_YOUR GOAL:_ Render every line of the listing below as a numbered list, skipping blank lines and leaving out the pictures.

━━ THE DATA

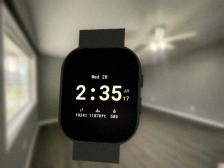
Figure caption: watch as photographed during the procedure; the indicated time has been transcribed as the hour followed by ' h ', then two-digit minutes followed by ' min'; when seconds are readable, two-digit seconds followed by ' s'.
2 h 35 min
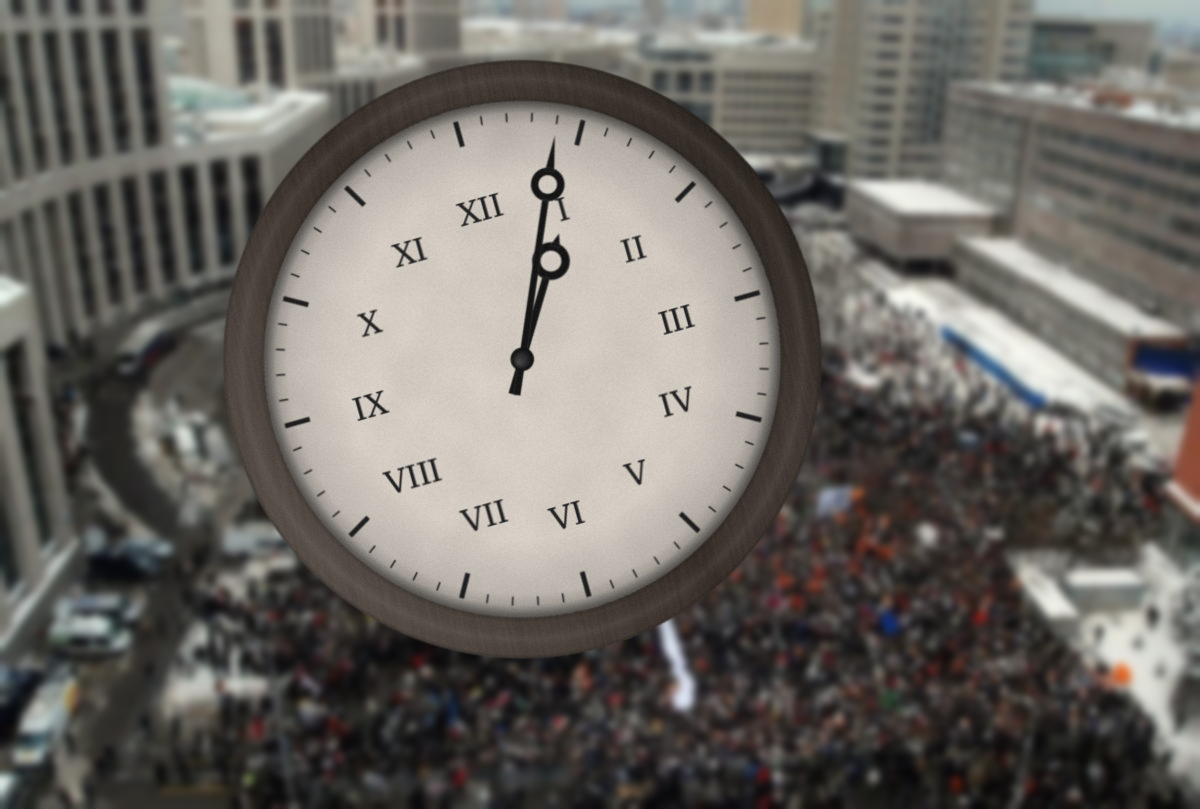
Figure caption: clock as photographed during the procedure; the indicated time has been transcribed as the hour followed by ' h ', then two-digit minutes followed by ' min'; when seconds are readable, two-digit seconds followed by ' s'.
1 h 04 min
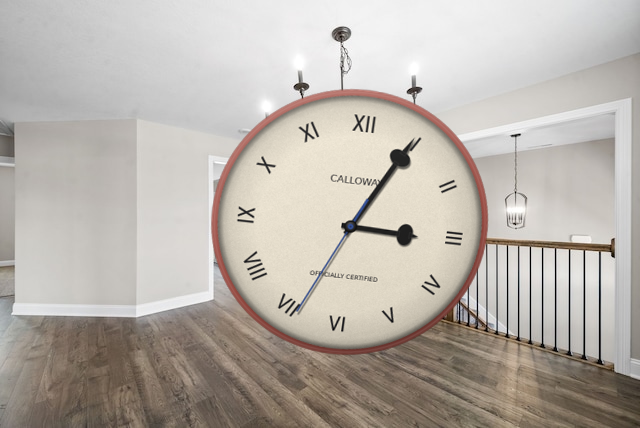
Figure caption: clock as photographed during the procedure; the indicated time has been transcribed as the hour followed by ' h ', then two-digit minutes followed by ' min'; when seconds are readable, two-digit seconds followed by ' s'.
3 h 04 min 34 s
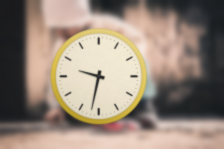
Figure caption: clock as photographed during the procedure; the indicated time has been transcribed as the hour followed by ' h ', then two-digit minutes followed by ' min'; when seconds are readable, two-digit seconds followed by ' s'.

━━━━

_ANSWER TO THIS TASK:_
1. Figure caption: watch as photographed during the procedure; the indicated time has been transcribed as the hour followed by ' h ', then two-digit minutes followed by ' min'; when seconds are readable, two-digit seconds followed by ' s'.
2. 2 h 35 min
3. Figure caption: clock as photographed during the procedure; the indicated time has been transcribed as the hour followed by ' h ', then two-digit minutes followed by ' min'; when seconds are readable, two-digit seconds followed by ' s'.
4. 1 h 04 min
5. Figure caption: clock as photographed during the procedure; the indicated time has been transcribed as the hour followed by ' h ', then two-digit minutes followed by ' min'; when seconds are readable, two-digit seconds followed by ' s'.
6. 3 h 04 min 34 s
7. Figure caption: clock as photographed during the procedure; the indicated time has been transcribed as the hour followed by ' h ', then two-digit minutes followed by ' min'; when seconds are readable, two-digit seconds followed by ' s'.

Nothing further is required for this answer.